From our discussion above, the product requires 32 bits to represent.
According to the rules of multiplication, the binary point
will have to be placed after the 16-bit. Unfortunately, you only have
an 8-bit multiplier on hand that can take in two 8-bit numbers and generate a 16-bit
result. The figure below shows how the operands are split naturally into
8-bit chunks and how the partial product is naturally composed of 4
chunks. You would then have to make sure that you had hardware to perform
the adds of the four resulting 16-bit quantities.
DDS
Direct Digital Synthesis (DDS) is a technique to create periodic
waveforms with very precise frequency control using a system with
a fixed clock frequency. The periodic function is stored in a look-up
table, like the one below, which represents one cycle of a sine wave.
int8 sin[64] = {128,141,153,165,177,189,200,210,219,227,235,241,246,250,253,255,
255,254,252,248,244,238,231,223,214,205,194,183,171,159,147,134,
122,109, 97, 85, 73, 62, 51, 42, 33, 25, 18, 12, 8, 4, 2, 1,
1, 3, 6, 10, 15, 21, 29, 37, 46, 56, 67, 79, 91,103,115,128};
Being computer engineers, let's use a table which has length which has a factor of 2^n (in this case 2^6 = 64 samples). This will
prove to be a good choice later on. Our goal is to reproduce this function
for any choice of frequency
F, which should be adjustable on-the-fly.
Phase Increment
Let's say that you could provide a new sample from the sine table at 48kHZ (every 21us)
through an interrupt to the codec. Since there are 64 values in the sine table, if you incremented the pointer in the sine
table by 1 on every interrupt, then you would work your way through the table about
every 64 * 21uS = 1.3mS, generating a sine wave with frequency about 750Hz.
If you incremented the pointer in the sine table by 2 every interrupt, then
you would only require 32 * 21uS = 0.65mS to generate one period of the
sine wave, resulting in a frequency of about 1.5kHz (and a sine wave with less samples).
Using integer values for the increment, we are limited to very coarse
adjustments in the frequency. For example, how could you use this schema
to generate a sine wave with frequency of 1.0kHz? Well, you would need to
increment the pointer in the sine table by 1.5 every 21uS (trust me, the numbers work out).

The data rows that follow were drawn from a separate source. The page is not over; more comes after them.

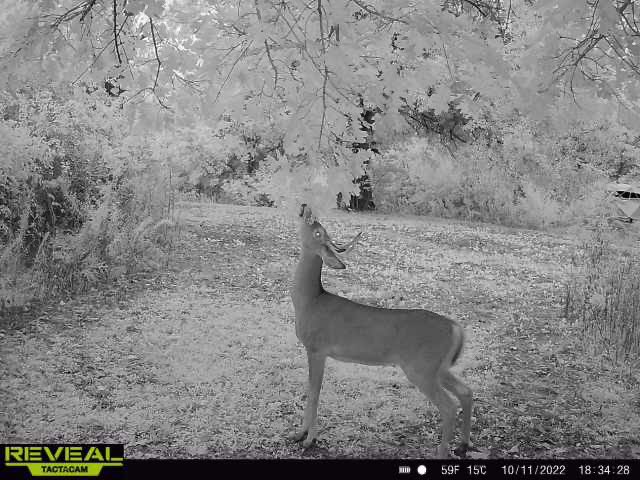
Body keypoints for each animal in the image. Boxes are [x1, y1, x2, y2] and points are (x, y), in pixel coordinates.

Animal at [289, 204, 472, 458]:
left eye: (318, 231)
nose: (306, 208)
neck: (310, 301)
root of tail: (456, 329)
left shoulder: (317, 348)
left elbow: (314, 392)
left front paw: (307, 439)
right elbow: (311, 391)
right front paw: (300, 434)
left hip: (422, 369)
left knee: (449, 406)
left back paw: (443, 452)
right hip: (439, 368)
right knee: (466, 391)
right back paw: (462, 445)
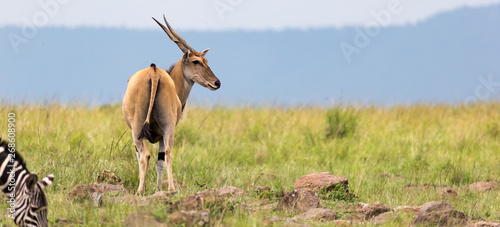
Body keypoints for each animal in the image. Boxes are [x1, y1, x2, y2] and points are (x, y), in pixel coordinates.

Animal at [122, 15, 220, 195]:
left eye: (205, 60)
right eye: (196, 61)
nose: (217, 83)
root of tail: (154, 72)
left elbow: (149, 159)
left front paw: (155, 188)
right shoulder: (162, 134)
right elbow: (161, 159)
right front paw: (159, 189)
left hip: (139, 129)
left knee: (146, 156)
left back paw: (141, 191)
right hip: (166, 128)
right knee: (167, 153)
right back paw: (171, 189)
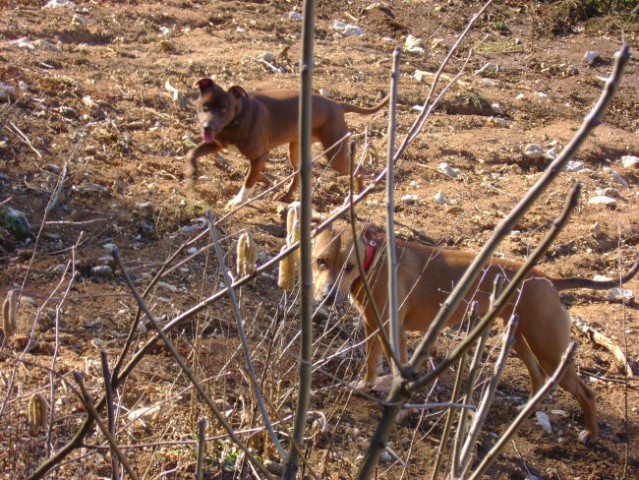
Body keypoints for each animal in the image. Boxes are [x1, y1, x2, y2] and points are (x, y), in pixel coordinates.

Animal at [182, 79, 388, 209]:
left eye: (224, 110)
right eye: (205, 107)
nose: (207, 127)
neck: (237, 118)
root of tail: (337, 105)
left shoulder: (260, 156)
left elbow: (249, 181)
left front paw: (238, 201)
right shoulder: (217, 143)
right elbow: (191, 153)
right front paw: (192, 173)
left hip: (335, 155)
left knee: (359, 169)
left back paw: (358, 195)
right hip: (296, 148)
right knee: (299, 172)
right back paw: (286, 196)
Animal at [314, 222, 639, 446]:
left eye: (349, 266)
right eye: (321, 261)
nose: (328, 296)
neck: (373, 261)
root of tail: (548, 279)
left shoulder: (395, 334)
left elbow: (392, 371)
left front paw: (400, 409)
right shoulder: (373, 327)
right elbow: (371, 363)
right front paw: (366, 386)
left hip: (549, 350)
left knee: (585, 392)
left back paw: (591, 434)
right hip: (519, 340)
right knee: (537, 377)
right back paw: (525, 409)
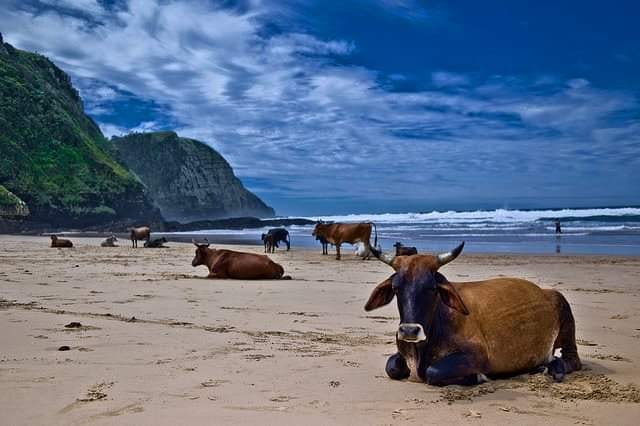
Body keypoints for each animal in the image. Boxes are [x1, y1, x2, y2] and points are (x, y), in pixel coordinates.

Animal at [365, 242, 581, 386]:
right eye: (396, 288)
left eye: (432, 288)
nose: (409, 331)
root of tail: (544, 291)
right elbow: (391, 366)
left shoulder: (479, 354)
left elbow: (434, 372)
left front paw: (477, 376)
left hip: (563, 308)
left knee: (572, 359)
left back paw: (554, 367)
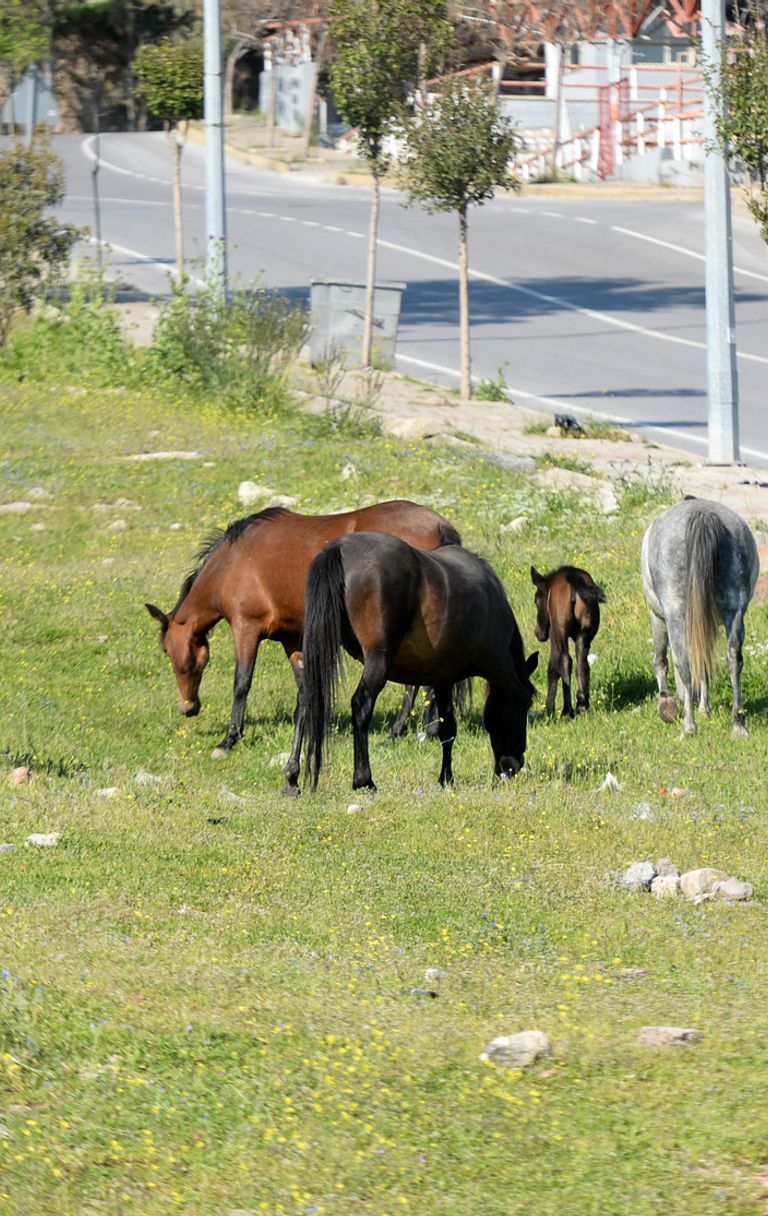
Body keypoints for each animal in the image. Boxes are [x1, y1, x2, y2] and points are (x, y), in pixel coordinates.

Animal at [145, 500, 461, 794]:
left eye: (167, 651)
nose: (188, 707)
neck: (230, 563)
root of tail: (439, 524)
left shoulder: (245, 628)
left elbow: (242, 684)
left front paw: (229, 739)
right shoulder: (292, 640)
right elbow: (304, 691)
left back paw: (409, 729)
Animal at [302, 530, 538, 791]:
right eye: (525, 705)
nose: (512, 766)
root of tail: (340, 548)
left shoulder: (444, 678)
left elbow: (447, 729)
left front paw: (446, 778)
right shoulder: (497, 667)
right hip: (378, 662)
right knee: (361, 705)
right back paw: (364, 779)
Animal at [530, 565, 606, 716]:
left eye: (536, 601)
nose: (538, 633)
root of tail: (574, 581)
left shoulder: (554, 632)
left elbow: (552, 667)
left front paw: (549, 708)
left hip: (560, 630)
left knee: (565, 660)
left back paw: (567, 709)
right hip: (585, 632)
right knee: (582, 662)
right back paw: (582, 705)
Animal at [641, 497, 758, 737]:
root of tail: (701, 514)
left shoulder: (658, 617)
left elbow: (661, 660)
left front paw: (666, 704)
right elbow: (703, 663)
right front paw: (705, 708)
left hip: (675, 614)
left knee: (683, 661)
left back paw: (689, 726)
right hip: (734, 611)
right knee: (734, 658)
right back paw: (738, 724)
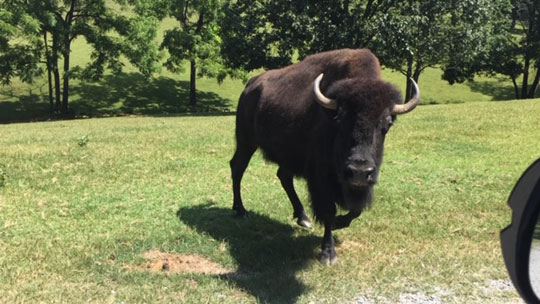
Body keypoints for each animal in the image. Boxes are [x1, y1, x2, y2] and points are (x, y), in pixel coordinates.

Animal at [230, 48, 420, 264]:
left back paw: (303, 218)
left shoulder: (362, 182)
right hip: (246, 142)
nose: (359, 171)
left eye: (387, 124)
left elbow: (355, 210)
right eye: (339, 118)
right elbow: (328, 211)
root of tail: (250, 87)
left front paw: (338, 224)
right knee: (238, 168)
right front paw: (328, 253)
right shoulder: (321, 179)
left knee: (283, 177)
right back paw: (241, 210)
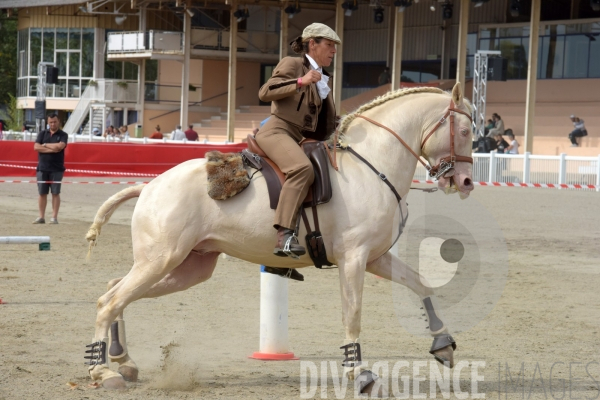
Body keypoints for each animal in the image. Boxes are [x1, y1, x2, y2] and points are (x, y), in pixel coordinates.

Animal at [84, 83, 476, 392]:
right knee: (109, 301)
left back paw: (122, 359)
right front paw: (360, 373)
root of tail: (150, 185)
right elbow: (352, 315)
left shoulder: (376, 258)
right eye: (466, 131)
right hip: (162, 260)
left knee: (113, 291)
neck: (370, 166)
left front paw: (442, 343)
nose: (466, 182)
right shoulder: (354, 259)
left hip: (186, 268)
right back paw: (103, 371)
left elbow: (420, 283)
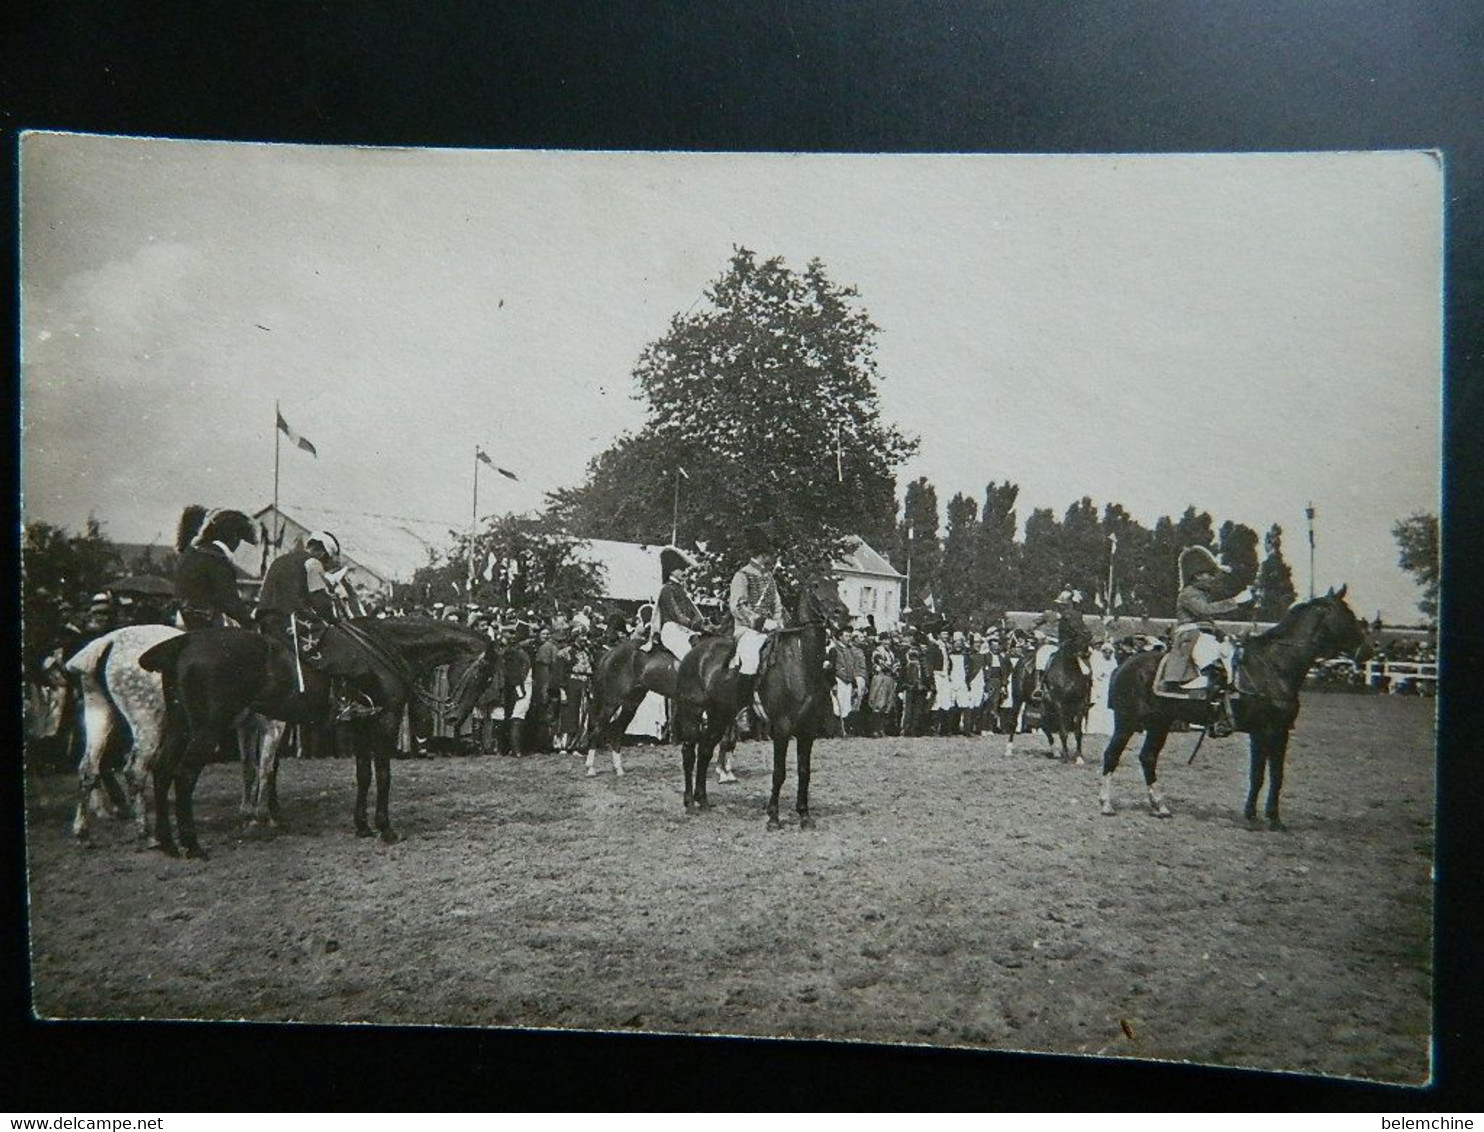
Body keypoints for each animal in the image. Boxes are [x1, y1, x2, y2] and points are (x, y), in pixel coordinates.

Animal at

This is where the fixed point numbers come in. The 1.5 just mentioned is called the
phase increment, and will be represented by a fixed
point number. Let's look at how the phase
increment, update rate, and size of the LUT are related to the output frequency.
You are:
1) Given a lookup table with 2^N values corresponding to one wavelength of a function
2) Given a sampling rate or a play back rate of f updates/second
3) Given a phase increment x, which every 1/f is added to the index of the LUT
f updates x values 1 cycle f*x
--------- * --------- * --------- = --- hz
1 second update 2^N values 2^N
Question:
Assuming an update rate of 48kHz, a LUT with 1024 entries, and a phase increment
of x, expressed as a 10.6 fixed point number, answer the following questions:
- What is the maximum frequency we can generate?
- What is the minimum frequency we can generate?
- What is the smallest change in frequency we can make with the phase increment?
- What phase increment generates a frequency of 440hz?
- How did I arrive at the 10.6 format of the phase increment?